Performance Ikonografie des Horrors

Oliver Zahns "Situation mit Zuschauern" in der Kammer 3

Von Petra Hallmayer

Der Ankündigung war eine Trigger-Warnung beigefügt: "Eintritt auf eigene Verantwortung". Dieser Abend, hieß es, nähere sich der "Grenze des Erträglichen". Mit einem Gruselspektakel aber hat Oliver Zahns Inszenierung nichts zu tun, in der er versucht, sich anhand des 2014 vom IS veröffentlichten Videos der Enthauptung des Journalisten James Foley mit der politischen Instrumentalisierung visueller Horroreffekte, der Schwelle zwischen Informationsbedürfnis, Voyeurismus und Schocklust auseinanderzusetzen. Die Essayperformance "Situation mit Zuschauern", die die Kammerspiele im Rahmen des Kongresses "Sensible Daten - Die Kunst der Überwachung" präsentierten, bildet den Abschluss einer Trilogie. Nachdem Zahn sich in "Situation mit ausgestrecktem Arm" mit dem Hitlergruß und in "Situation mit Doppelgängern" mit der Aneignung und Vermarktung schwarzer Tanzformen beschäftigt hatte, wandte er sich nun der "Ethik des Betrachtens" zu.

Wider die manipulative Perfidie der Bilder des IS, die auf die Entfesselung von Emotionen abzielen, setzen der junge Regisseur und seine Kompanie Hauptaktion in der Kammer 3 auf Nüchternheit und kühle Reflexion. Der Großteil der Aufführung besteht aus einer "Lecture". Wechselweise lesen die Performer an kleinen Tischen Texte zu drei thematischen Strängen vor: Während Banafshe Hourmazdi Stimmen aus der Online-Diskussion über die Frage, ob es legitim sei, sich das Video anzusehen, zitiert, führt Jasmina Rezig in weiten Sprüngen durch die Geschichte der Gewaltinszenierung und -rezeption - von einer Hinrichtung auf der Bühne 55 n. Chr. über die Selbstverbrennung des Mönches Thích Quang Đuc 1963 bis zur eigenen Theaterarbeit. Dazwischen gibt Oliver Zahn eine minutiöse Beschreibung des Videos, das heute in rechten Foren und auf Horrorpornoseiten kursiert, und verdeutlicht dessen Inszenierungscharakter. Als das Publikum nach 45 Minuten aufgefordert wird, selbst zu entscheiden, ob es sich den Film anschauen will oder nicht, verlässt über die Hälfte der Zuschauer den Saal.

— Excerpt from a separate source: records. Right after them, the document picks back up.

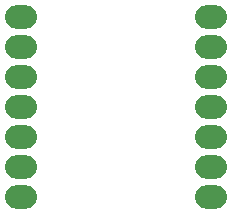
<source format=gbr>
%TF.GenerationSoftware,KiCad,Pcbnew,(7.0.0)*%
%TF.CreationDate,2023-02-28T10:18:03+09:00*%
%TF.ProjectId,footcon,666f6f74-636f-46e2-9e6b-696361645f70,0.10*%
%TF.SameCoordinates,Original*%
%TF.FileFunction,Paste,Top*%
%TF.FilePolarity,Positive*%
%FSLAX46Y46*%
G04 Gerber Fmt 4.6, Leading zero omitted, Abs format (unit mm)*
G04 Created by KiCad (PCBNEW (7.0.0)) date 2023-02-28 10:18:03*
%MOMM*%
%LPD*%
G01*
G04 APERTURE LIST*
%ADD10O,2.700000X2.000000*%
G04 APERTURE END LIST*
D10*
%TO.C,U1*%
X153656667Y-135079999D03*
X153656667Y-132539999D03*
X153656667Y-129999999D03*
X153656667Y-127459999D03*
X153656667Y-124919999D03*
X153656667Y-122379999D03*
X153656667Y-119839999D03*
X137576667Y-119839999D03*
X137576667Y-122379999D03*
X137576667Y-124919999D03*
X137576667Y-127459999D03*
X137576667Y-129999999D03*
X137576667Y-132539999D03*
X137576667Y-135079999D03*
%TD*%
M02*

</source>
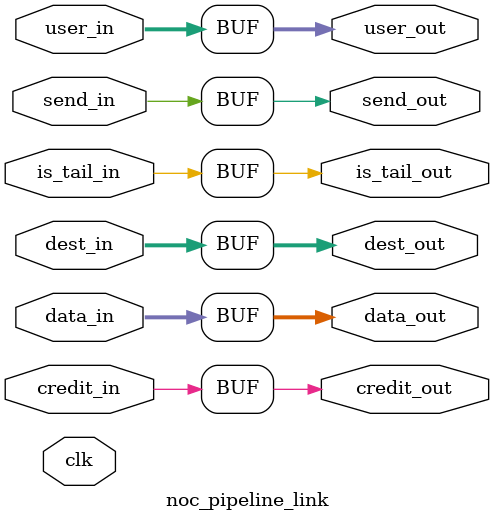
<source format=sv>
/**
 * @file noc_pipeline_link.sv
 *
 * @brief Pipeline registers for links
 *
 * @author Shashank Obla
 * Contact: sobla@andrew.cmu.edu
 *
 */

// Pipeline links module which does not use reset signal
// to allow them to be mapped to the hyper registers

module noc_pipeline_link #(
    parameter NUM_PIPELINE = 0,

    parameter FLIT_WIDTH = 128,
    parameter USER_WIDTH = 32,
    parameter DEST_WIDTH = 8
) (
    input   wire                            clk         ,

    input   wire    [FLIT_WIDTH - 1 : 0]    data_in     ,
    input   wire    [DEST_WIDTH - 1 : 0]    dest_in     ,
    input   wire    [USER_WIDTH - 1 : 0]    user_in     ,
    input   wire                            is_tail_in  ,
    input   wire                            send_in     ,
    output  logic                           credit_out  ,

    output  logic   [FLIT_WIDTH - 1 : 0]    data_out    ,
    output  logic   [DEST_WIDTH - 1 : 0]    dest_out    ,
    output  logic   [USER_WIDTH - 1 : 0]    user_out    ,
    output  logic                           is_tail_out ,
    output  logic                           send_out    ,
    input   wire                            credit_in
);

    generate begin: pipeline_gen
        if (NUM_PIPELINE == 0) begin
            assign data_out    = data_in;
            assign dest_out    = dest_in;
            assign user_out    = user_in;
            assign is_tail_out = is_tail_in;
            assign send_out    = send_in;
            assign credit_out  = credit_in;
        end else begin
            logic   [FLIT_WIDTH - 1 : 0]    data    [NUM_PIPELINE];
            logic   [DEST_WIDTH - 1 : 0]    dest    [NUM_PIPELINE];
            logic   [USER_WIDTH - 1 : 0]    user    [NUM_PIPELINE];
            logic                           is_tail [NUM_PIPELINE];
            logic                           send    [NUM_PIPELINE];
            logic                           credit  [NUM_PIPELINE];

            always_ff @(posedge clk) begin
                data[0]     <= data_in;
                dest[0]     <= dest_in;
                user[0]     <= user_in;
                is_tail[0]  <= is_tail_in;
                send[0]     <= send_in;
                credit[0]   <= credit_in;

                for (int i = 1; i < NUM_PIPELINE; i = i + 1) begin
                    data[i]    <= data[i - 1];
                    dest[i]    <= dest[i - 1];
                    user[i]    <= user[i - 1];
                    is_tail[i] <= is_tail[i - 1];
                    send[i]    <= send[i - 1];
                    credit[i]  <= credit[i - 1];
                end
            end

            always_comb begin
                data_out    = data[NUM_PIPELINE - 1];
                dest_out    = dest[NUM_PIPELINE - 1];
                user_out    = user[NUM_PIPELINE - 1];
                is_tail_out = is_tail[NUM_PIPELINE - 1];
                send_out    = send[NUM_PIPELINE - 1];
                credit_out  = credit[NUM_PIPELINE - 1];
            end
        end
    end
    endgenerate

endmodule: noc_pipeline_link
</source>
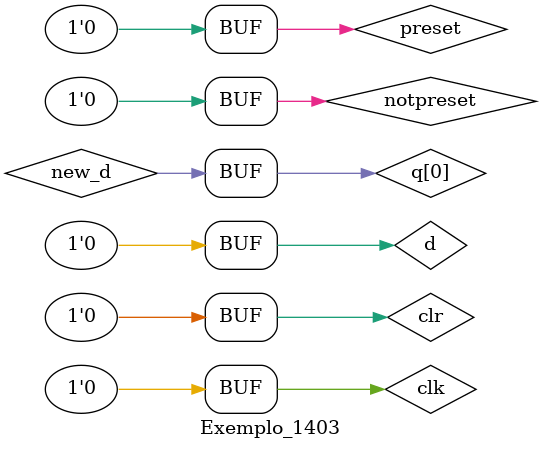
<source format=v>
/*
 Exemplo_1403.v - v0.0. - 05 / 11 / 2022
 Autor    : Gabriel Vargas Bento de Souza
 Matricula: 778023
 */

`include "FlipFlops.v"

/**
  Main
 */
module Exemplo_1403;
   wire q[5:0];       // q
   wire qnot[5:0];    // qnot
   reg  d;            // d (input)
   wire new_d;        // d       
   reg  clk;          // clock
   reg  preset;       // 1
   reg  notpreset;    // 0
   reg  clr;          // clear
   
   // instancias
   or  OR_1 (new_d, d, q[0]);

   dff D_1  (q[5], qnot[5], new_d, clk, notpreset, clr);
   dff D_2  (q[4], qnot[4], q[5],  clk, notpreset, clr);
   dff D_3  (q[3], qnot[3], q[4],  clk, notpreset, clr);
   dff D_4  (q[2], qnot[2], q[3],  clk, notpreset, clr);
   dff D_5  (q[1], qnot[1], q[2],  clk, notpreset, clr);
   dff D_6  (q[0], qnot[0], q[1],  clk,    preset, clr);

   
   // valores iniciais
   initial begin: start
      d         = 1'bx;
      clk       = 1'b0;
      preset    = 1'b1;
      notpreset = 1'b0;
      clr       = 1'b0;
   end

   // parte principal
   initial begin: main
       $display("Gabriel Vargas Bento de Souza - 778023");
       $display("Exemplo_1403");
       $display("\n(Right) 'Ring' Register - 6 bits - preset[xxxxx1]\n");

       // monitoramento
       $display(" data a b c d e f");
       $monitor(" %2b   %b %b %b %b %b %b", 
                 d, q[5], q[4], q[3], q[2], q[1], q[0]);

       // sinalizacao
           clk = ~clk; clk = ~clk;
       #1  clk = ~clk; clk = ~clk; d = 1'b1; preset = 1'b0;
       #1  clk = ~clk; clk = ~clk; d = 1'b0;
       #1  clk = ~clk; clk = ~clk; d = 1'b1;
       #1  clk = ~clk; clk = ~clk; d = 1'b1;
       #1  clk = ~clk; clk = ~clk; d = 1'b0;
       #1  clk = ~clk; clk = ~clk; d = 1'b0;
       #1  clk = ~clk; clk = ~clk; d = 1'b1;
       #1  clk = ~clk; clk = ~clk; d = 1'b1;
       #1  clk = ~clk; clk = ~clk; d = 1'b0;
       #1  clk = ~clk; clk = ~clk; d = 1'b0;
       #1  clk = ~clk; clk = ~clk; d = 1'b0;
       #1  clk = ~clk; clk = ~clk; d = 1'b0;
       #1  clk = ~clk; clk = ~clk; d = 1'b0;
       #1  clk = ~clk; clk = ~clk; d = 1'b0;
   end
endmodule // Exemplo_1403

/*
gabriel@desktop-ubuntu:~/Desktop/CC-PUC/2periodo/ARQ1/Tarefas/Guia14$ vvp Exemplo_1403.vvp
Gabriel Vargas Bento de Souza - 778023
Exemplo_1403

(Right) 'Ring' Register - 6 bits - preset[xxxxx1]

 data a b c d e f
  x   0 0 0 0 0 1
  1   1 0 0 0 0 0
  0   1 1 0 0 0 0
  1   0 1 1 0 0 0
  1   1 0 1 1 0 0
  0   1 1 0 1 1 0
  0   0 1 1 0 1 1
  1   1 0 1 1 0 1
  1   1 1 0 1 1 0
  0   1 1 1 0 1 1
  0   1 1 1 1 0 1
  0   1 1 1 1 1 0
  0   0 1 1 1 1 1
  0   1 0 1 1 1 1
  0   1 1 0 1 1 1

*/
</source>
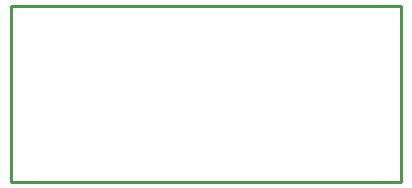
<source format=gbr>
G04 EAGLE Gerber RS-274X export*
G75*
%MOMM*%
%FSLAX34Y34*%
%LPD*%
%IN*%
%IPPOS*%
%AMOC8*
5,1,8,0,0,1.08239X$1,22.5*%
G01*
G04 Define Apertures*
%ADD10C,0.254000*%
D10*
X0Y0D02*
X330000Y0D01*
X330000Y149100D01*
X0Y149100D01*
X0Y0D01*
M02*

</source>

Unter denen, die bleiben, zeigen sich im anschließenden Publikumsgespräch einige erstaunt über ihre eigene "Indifferenz". Die radikale Sachlichkeit der Einführung und die detaillierte Beschreibung vorab haben den Schockeffekt getilgt. Zahns Essayperformance ist ein Rationalisierungsakt, und wie perfekt er als Distanzierungsmittel funktioniert, war das beeindruckendste und irritierendste Erfahrungsmoment dieser Premiere. Dabei ersparte sie einem allerdings auch die Konfrontation mit den eigenen voyeuristischen Impulsen und ließ einen zugleich intellektuell leise unbefriedigt zurück. Ein wenig tiefer wäre man schon gern in das Thema eingestiegen, dafür aber wäre eine etwas umfassendere und pointiertere Analyse der Ikonografie des Horrors und der Geschichte des Gewaltkonsums nötig gewesen. Dennoch: Mit "Situation mit Zuschauern" gelingt Oliver Zahn eine intelligent konzipierte und hochinteressante Theaterarbeit.

Zum Ausklang des Abends luden die Kammerspiele zu einem Konzert von Holly Herndon, die als eine der innovativsten Künstlerinnen im Genre der computerbasierten Musik gilt. Die vom "Guardian" zur "Queen of Tech-topia" gekürte Amerikanerin entführte mit ihren von wummernden Bässen und Techno-Beats durchzogenen Kompositionen für Laptop und Stimme in faszinierende Klangwelten, während auf einer Leinwand Menschen, Maiskolben und Gitarren durch den Sternenhimmel flogen. Ein kleines politisches Statement erschien auch auf dem Screen: Sie habe alle ihre Shows in den letzten Jahren der Whistleblowerin Chelsea Manning gewidmet, erklärte die vehemente Überwachungs-Kritikerin Holly Herndon und schuf damit eine Anknüpfung an die Diskurse des Daten-Kongresses.